How to Tap into the Constellation of Assumptions
In the quest to provide users with the best possible experience, a key priority for all UX designers is to make their products as ‘intuitive’ as possible.
The term ‘intuitive’ has been adopted by UX designers to refer to products which require little mental exertion from users and, thereby, are easy to use, navigate and understand. However, using ‘intuitive’ in this way can be problematic. It can mask the real reason for why such designs require little cognitive effort from their users.
The term ‘intuitive’ may conger up the notion that a design is able to tap in to the natural instincts of its users. However, this is misleading. For instance, no one is born with the knowledge or expectation that the search bar of a webpage will appear towards the top of the screen.
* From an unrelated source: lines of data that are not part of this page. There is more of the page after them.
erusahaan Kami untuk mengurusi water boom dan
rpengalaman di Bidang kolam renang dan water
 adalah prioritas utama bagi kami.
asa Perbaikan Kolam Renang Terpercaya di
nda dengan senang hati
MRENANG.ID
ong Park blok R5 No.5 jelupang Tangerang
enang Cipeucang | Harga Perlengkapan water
Instead, ‘intuitive’ design taps into the constellation of assumptions, preferences, habits, learned behaviours, prejudgements, actions and expectations which have developed both consciously and unconsciously from their past experiences as a user. Indeed, this has led UX designers to call for ‘intuitive’ design to be relabelled ‘recognizable’ design. Yet, to abandon the term ‘intuitive’ in favour ‘recognizable’ would downplay the importance of cognitive ease which is crucial to the user experience.
However, does this then mean that ‘intuitive’ design is inevitably just the perpetuation of design details familiar to the user? No.
Whilst is it true that many ‘intuitive’ UX designs do just simply reflect the learned habits, assumption and expectations of users, good ‘intuitive’ UX design does much more.
Good ‘intuitive’ UX design is innovated albeit in a very particular way. It takes users existing constellation of assumptions, preferences, habits, etc., and détournes them. That is to say, it reroutes them, it hijacks them. It attempts to arrange them in new and novel ways. It uses them as the foundations for integrating innovative elements into a design. If successful, over time these innovations themselves come to inform what is considered ‘intuitive’. Consequently, ‘intuitive’ design is continually evolving; taking familiar design elements and blending them with fresh approaches.